The highest profile example of this ridiculous train of thought is the constant criticism towards Paris Saint-Germain’s Neymar. Although he often plays as if he’s from another world, Neymar’s not that different from other 26-year old footballers. He’s 1.75m tall, 68kg, and has the same number of feet as the average person. There’s nothing physically endemic to the Brazilian that gives him an inherent advantage over his compatriots.

He’s just better. Maybe he worked harder. Maybe it’s natural ability. Most likely, it’s a combination of the two, probably skewed towards the former. Yet, when we watch the PSG star, he consistently humiliates the opposition to the point that other fans and managers often encourage players to injure Neymar because he’s so skilled. They actually take offence. 

As my 12-year-old self felt at the time, every player has access to learn and perfect the tricks used to beat defenders. If the move works, why do we feel the need to draw some imaginary line protecting an opponent who has the exact same opportunity to master these same skills? Instead of trying to legislate these ridiculous unwritten rules about skill, it’s time to rid the game of them. The only real disrespect shown is to the athlete who worked to develop and savour their ability, only to have it labelled frivolous, extravagant or arrogant. 
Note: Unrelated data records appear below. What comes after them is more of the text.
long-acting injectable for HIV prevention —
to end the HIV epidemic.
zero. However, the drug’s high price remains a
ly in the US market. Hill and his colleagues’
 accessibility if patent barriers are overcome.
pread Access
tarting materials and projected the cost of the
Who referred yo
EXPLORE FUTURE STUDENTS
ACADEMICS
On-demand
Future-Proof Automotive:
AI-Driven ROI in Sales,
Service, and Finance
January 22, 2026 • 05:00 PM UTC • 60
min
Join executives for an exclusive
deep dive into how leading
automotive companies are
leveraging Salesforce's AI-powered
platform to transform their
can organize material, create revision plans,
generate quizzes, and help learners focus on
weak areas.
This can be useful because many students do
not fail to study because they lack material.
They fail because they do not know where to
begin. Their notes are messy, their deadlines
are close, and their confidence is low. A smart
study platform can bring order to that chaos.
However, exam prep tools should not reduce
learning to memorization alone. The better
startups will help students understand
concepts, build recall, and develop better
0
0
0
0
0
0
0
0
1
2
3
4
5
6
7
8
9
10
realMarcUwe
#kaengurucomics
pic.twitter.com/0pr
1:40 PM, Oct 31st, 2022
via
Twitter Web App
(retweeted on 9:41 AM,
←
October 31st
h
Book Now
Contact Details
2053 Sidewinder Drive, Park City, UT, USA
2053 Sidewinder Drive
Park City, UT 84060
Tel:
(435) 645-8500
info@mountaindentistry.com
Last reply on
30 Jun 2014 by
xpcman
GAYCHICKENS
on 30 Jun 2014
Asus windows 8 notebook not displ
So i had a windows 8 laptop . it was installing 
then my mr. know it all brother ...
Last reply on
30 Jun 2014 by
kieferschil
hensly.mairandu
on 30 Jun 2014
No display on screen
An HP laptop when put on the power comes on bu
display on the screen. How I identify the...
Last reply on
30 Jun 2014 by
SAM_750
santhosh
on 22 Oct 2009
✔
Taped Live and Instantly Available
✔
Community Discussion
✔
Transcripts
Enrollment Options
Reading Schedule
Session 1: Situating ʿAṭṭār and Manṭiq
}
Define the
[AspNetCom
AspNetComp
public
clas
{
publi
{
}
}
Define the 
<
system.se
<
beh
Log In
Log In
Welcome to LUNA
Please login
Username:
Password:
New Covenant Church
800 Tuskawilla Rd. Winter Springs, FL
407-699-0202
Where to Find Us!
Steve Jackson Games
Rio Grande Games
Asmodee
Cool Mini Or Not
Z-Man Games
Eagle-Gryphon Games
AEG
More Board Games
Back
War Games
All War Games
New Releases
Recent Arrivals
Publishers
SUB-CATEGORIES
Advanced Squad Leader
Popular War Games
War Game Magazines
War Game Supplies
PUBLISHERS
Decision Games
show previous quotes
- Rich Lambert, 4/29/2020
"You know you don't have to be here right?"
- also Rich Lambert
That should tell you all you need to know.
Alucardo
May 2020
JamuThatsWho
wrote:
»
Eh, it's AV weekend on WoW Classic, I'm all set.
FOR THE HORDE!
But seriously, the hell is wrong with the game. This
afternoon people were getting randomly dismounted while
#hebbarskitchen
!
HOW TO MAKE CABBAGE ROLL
Football is supposed to be fun. Do we seriously believe it’s in our best interests as fans to hide behind monotonous rhetoric and take offence at those who enjoy the game to the fullest? Can we not enjoy the rare moments of skill, or are we simply content to let our anger towards showboating operate as a subtle proxy of how we actually feel – inadequate in that maybe we weren’t the ones talented enough to make it to the top.